Roundup: May’s plot to derail the omnibudget

Elizabeth May has moved a Point of Order in the Commons to have the omnibus budget bill declared out of order because it doesn’t fit the proper criteria for such bills. Not surprisingly the government disputes this, but we’ll see more in the next couple of days as other parties get to weigh in before the Speaker makes any kind of ruling.

Meanwhile, May and the Liberals are planning a marathon series of amendments to the omnibus budget bill for when it returns to the Commons, and the 200 or so amendments they plan to move could mean upwards of 50 of 60 straight hours off votes. They’re already planning the logistics of food and bathroom breaks, but this is looking like it’s set to go ahead. They got a taste of it with some three-plus hours of amendment votes on C-31 last night. Expect much more in for the omnibudget.

The Parliamentary Budget Officer is calling bullshit on the government’s excuses as to why they can’t turn over their numbers relating to the cuts. If some departments can, all of them can, and the unions don’t have problems with the figures released so long as it doesn’t include personal information. And yet the government continues to insist that they can’t give the information, and that everything will come out in quarterly reports and public accounts statements.

There was lots of activity on the defence file yesterday. The Canada First Defence Strategy is going to need an overhaul, seeing as we can’t afford the whole laundry list of new procurement. In fact, they’ve known for some time that they can’t afford the list, but the government kept that under wraps until now. And you never know – future procurement may include unmanned naval vessels, kind of like unmanned aerial drones but on the water. Meanwhile, it looks like Peter MacKay’s staff is unimpressed that Canadian Forces staff didn’t defend MacKay vigorously enough when he was under fire for things like that helicopter lift. Aww, poor MacKay can’t fight he own battles.

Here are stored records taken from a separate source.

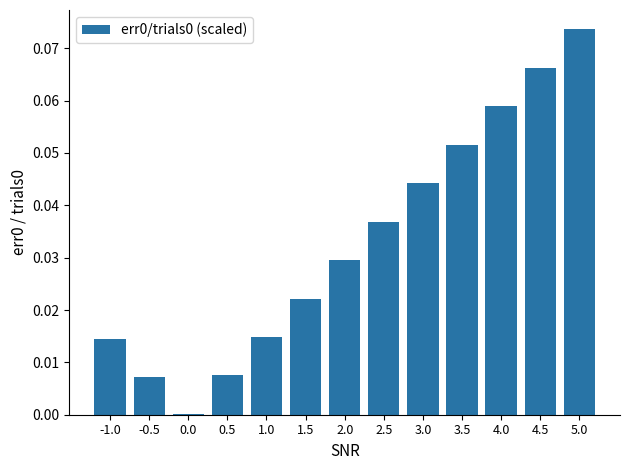

Is it true that the value at 2.0 is 0.0?

True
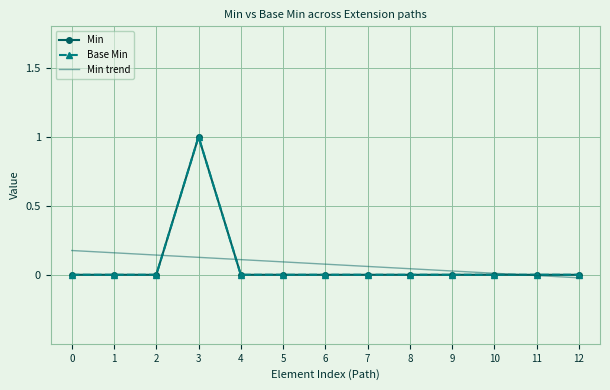

Which series has the widest spread of values?

Min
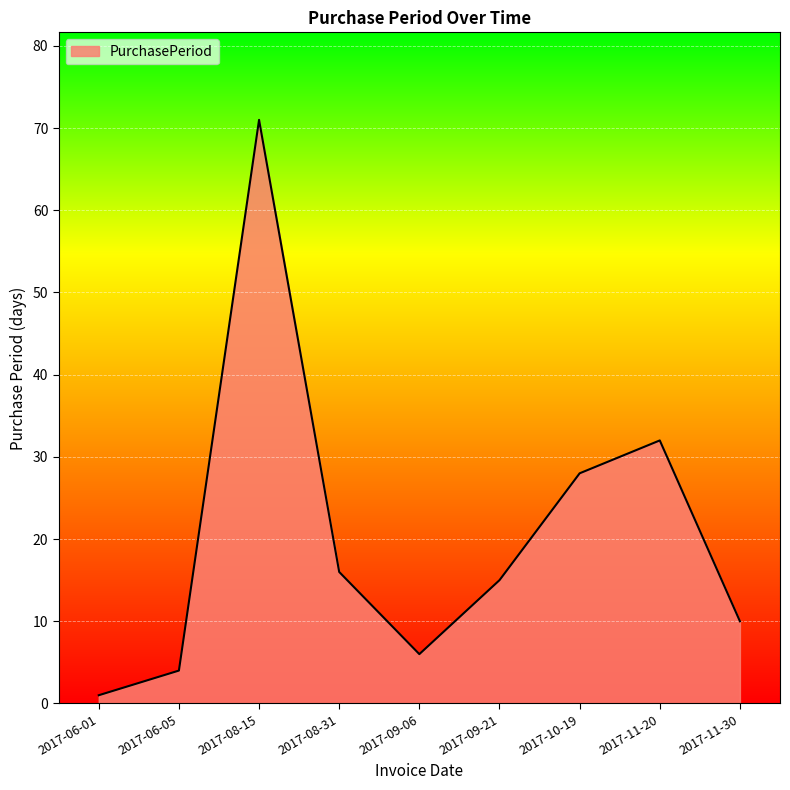

What position from the left is 2017-09-06?

5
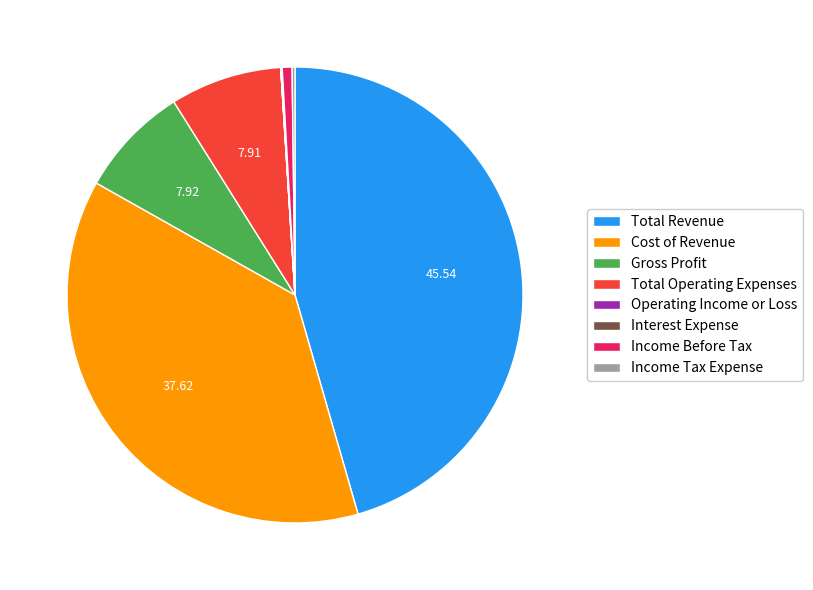

Is there a majority slice in this chart?

No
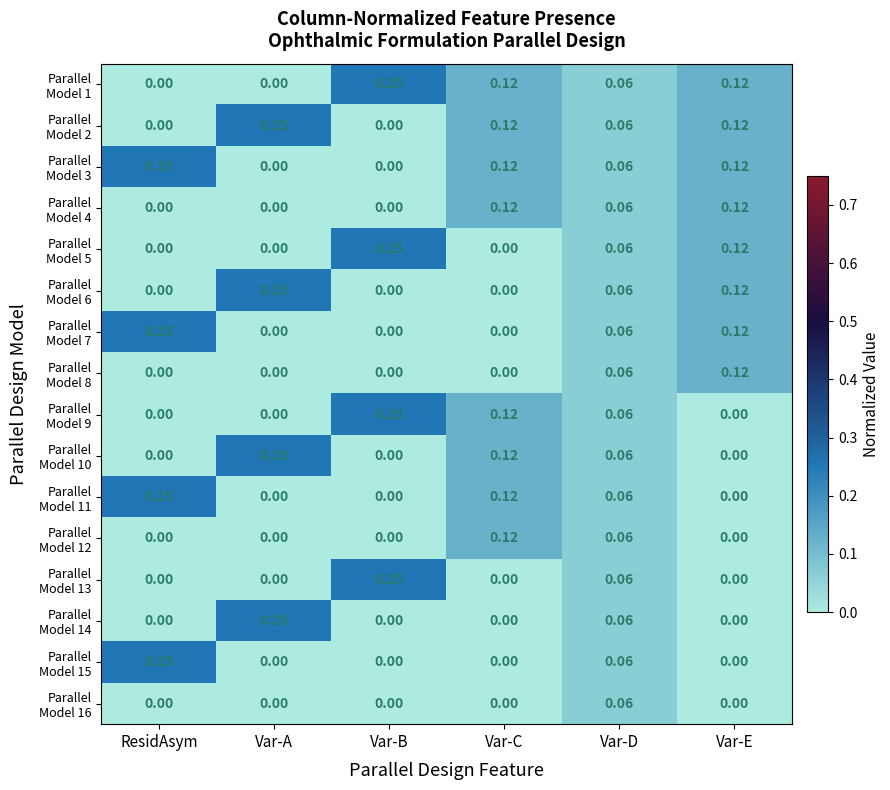

How many distinct data groups are displayed?

16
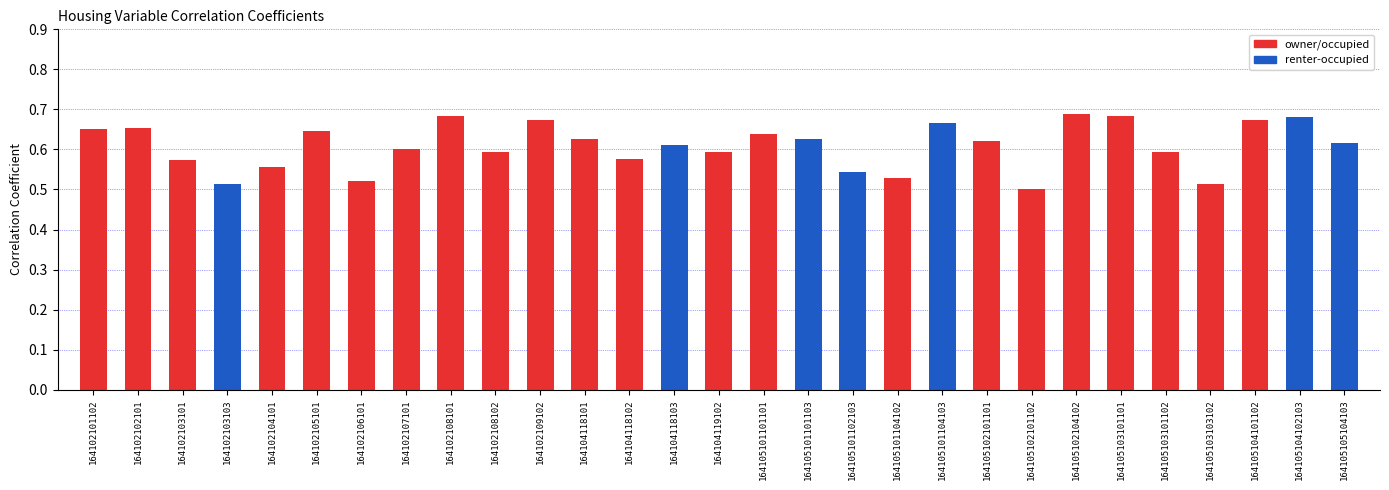

Rank the categories by value from highest to lowest.

164105102104102, 164105103101101, 164102108101, 164105104102103, 164102109102, 164105104101102, 164105101104103, 164102102101, 164102101102, 164102105101, 164105101101101, 164105101101103, 164104118101, 164105102101101, 164105105104103, 164104118103, 164102107101, 164104119102, 164102108102, 164105103101102, 164104118102, 164102103101, 164102104101, 164105101102103, 164105101104102, 164102106101, 164105103103102, 164102103103, 164105102101102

The Department of National Defence won’t say what two other fighters it considered before the decision to go with the F-35s was made, but it seems that the Super Hornet wasn’t one of them – even though it meets all of the requirements that have so far been released.

It looks like the government has softened its stance on an international arms control treaty, and are now less likely to derail the process.

Lisa Raitt talks about her experience with post-partum depression as a new initiative to address the stigma of mental health launched in Ottawa yesterday.

And not to be outdone, but Wildrose leader Danielle Smith also plans to be at Edmonton’s gay pride festival. My how things are changing in Alberta.